Зубы сжимала Божена, крепилась – в сердце её и страх мешался с отчаянием, и было бы сказано слово крепкое, верное, но не от Иренки той же, что сама покоя в делах не знала и другим тосковать не давала, а от кого позначимее, может и отступила бы дева. Но не было известно намеренья никому иному – одна Иренка и ведала, пусть и вздорная, пусть и беспокойная, а своя, верная, не продаст ни матери, ни отцу, ни братьям.
– Спасения мне нет! – объясняла Божена. – Ни сна, ни отдыха, ни минуты счастья. Хоть бы знать…
Не лгала Божена. Она и в самом деле покойный сон потеряла и растерянной сделалась, и бледною, и даже схудела настолько, что в лице её выделялись лишь большие глаза. А всё с того дня пошло, как Марек пропал. Накануне ещё был и был как прежде – молод, весел, словно нищета его дома и не касалась его вовсе, а наутро пропал. С тех пор мрачнели в деревне двое: мать Марека и Божена. Первая за сына тревожилась, да за старость свою несчастную. Оно и ясно, что некуда спроситься, да не бросят свои же, подкормят и в лютую зиму, а всё одно – пропадать, не одним хлебом живёт человек, ему и ещё счастье нужно, надежда какая-то. И от исчезновения сына слабела мать его…
А Божена-то! Тайна у той была на сердце. Тайну эту знала лишь Иренка, да посмеивалась поначалу:
– Ты, Божена, чисто вздорка! На себя бы посмотрела – сама краса, да и дом у вас и хлебом, и скотиной полон, и мельница у вас! Ан нет! с другими словно пыня, и не взглянешь ласково, а на этого-то чего загляделась? У него и нет ничего за душой, кроме него самого! И сам он – зубоскал, ни проку, ни славы.
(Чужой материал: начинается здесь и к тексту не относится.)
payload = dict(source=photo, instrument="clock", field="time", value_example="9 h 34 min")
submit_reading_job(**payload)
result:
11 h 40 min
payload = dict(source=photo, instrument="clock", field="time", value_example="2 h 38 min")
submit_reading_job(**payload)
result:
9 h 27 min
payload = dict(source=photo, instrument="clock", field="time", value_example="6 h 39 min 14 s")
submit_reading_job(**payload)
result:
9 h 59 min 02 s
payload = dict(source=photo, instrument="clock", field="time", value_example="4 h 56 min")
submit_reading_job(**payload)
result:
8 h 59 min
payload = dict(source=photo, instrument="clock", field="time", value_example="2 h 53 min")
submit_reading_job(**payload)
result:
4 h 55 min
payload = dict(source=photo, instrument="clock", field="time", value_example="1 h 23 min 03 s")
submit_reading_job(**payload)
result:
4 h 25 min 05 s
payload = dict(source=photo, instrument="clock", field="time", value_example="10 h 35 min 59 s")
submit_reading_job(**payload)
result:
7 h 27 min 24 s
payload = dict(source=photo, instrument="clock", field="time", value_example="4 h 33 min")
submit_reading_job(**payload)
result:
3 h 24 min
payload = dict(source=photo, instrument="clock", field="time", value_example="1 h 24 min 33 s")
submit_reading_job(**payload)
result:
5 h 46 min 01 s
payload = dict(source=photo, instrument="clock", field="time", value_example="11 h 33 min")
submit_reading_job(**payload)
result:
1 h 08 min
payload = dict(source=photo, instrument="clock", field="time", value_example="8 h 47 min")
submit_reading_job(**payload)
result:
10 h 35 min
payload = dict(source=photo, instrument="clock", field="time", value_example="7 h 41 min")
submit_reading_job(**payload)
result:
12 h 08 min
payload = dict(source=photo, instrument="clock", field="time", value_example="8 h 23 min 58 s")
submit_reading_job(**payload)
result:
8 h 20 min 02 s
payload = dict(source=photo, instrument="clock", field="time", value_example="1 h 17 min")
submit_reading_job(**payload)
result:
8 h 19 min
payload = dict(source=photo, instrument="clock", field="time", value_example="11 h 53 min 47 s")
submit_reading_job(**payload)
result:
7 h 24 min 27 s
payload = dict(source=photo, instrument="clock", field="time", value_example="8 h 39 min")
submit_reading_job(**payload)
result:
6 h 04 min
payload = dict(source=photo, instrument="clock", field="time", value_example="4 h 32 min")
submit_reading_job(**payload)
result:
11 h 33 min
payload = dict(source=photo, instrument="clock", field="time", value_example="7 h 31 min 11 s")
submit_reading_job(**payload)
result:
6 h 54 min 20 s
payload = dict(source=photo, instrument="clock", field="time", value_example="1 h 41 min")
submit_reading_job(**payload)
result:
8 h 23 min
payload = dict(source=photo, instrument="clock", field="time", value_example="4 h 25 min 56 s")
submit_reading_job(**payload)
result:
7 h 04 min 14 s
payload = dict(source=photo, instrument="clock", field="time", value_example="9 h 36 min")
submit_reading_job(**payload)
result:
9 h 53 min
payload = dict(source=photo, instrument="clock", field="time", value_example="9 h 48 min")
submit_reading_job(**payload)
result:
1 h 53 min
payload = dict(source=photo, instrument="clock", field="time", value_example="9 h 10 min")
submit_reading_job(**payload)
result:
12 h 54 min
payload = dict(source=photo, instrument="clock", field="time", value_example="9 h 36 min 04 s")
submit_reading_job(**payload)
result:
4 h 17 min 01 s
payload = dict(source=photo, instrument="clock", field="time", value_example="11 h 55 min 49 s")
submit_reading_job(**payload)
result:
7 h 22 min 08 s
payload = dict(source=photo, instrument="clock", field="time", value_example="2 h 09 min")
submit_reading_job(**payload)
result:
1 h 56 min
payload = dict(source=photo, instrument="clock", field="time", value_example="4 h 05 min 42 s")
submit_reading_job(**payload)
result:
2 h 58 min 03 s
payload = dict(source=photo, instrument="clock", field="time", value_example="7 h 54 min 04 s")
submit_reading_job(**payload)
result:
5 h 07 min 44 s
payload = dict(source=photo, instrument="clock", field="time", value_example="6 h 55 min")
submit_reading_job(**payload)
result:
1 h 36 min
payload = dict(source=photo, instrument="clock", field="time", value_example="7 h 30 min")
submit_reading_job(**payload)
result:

Но молчала Божена. Сама всё знала. Знала, что даже если случится так, что Марек падёт на колени пред отцом её и матерью, так не отдадут её. Не по карману ему. Всем известно – дом Марека покосился ещё с осени, гниёт дерево, а на обнову и мастеровое дело и золота нет. Да и трудится Марек на мельнице, что отцу Божены подвластна – сам он её ставил на землях своих, сам отладил, своими руками и заслужил признание. Для всей деревни хлеб, а прочее – на продажу, шутка ли?
И он там трудится… хоть и честно, да всё не сравниться ему! Божена в счастье родилась, в годы, когда тяготы уже отступили, и не знала она бед и мрака в душе своей, пока не пропал Марек. И ведь знала – даже глядеть на него не стоит, а глядела. И ведь знала, говорить с ним не стоит, а всё повода искала.
Иренка сначала смеялась, потом рукой махнула:
– Не Божена ты, а божедурье!
Божена и не спорила. Другими мыслями занята была. Всё гадала – почудилось ей или нет? посмотрел на неё сегодня он? или нет, случайно взглядом скользнул? А может встречи искал?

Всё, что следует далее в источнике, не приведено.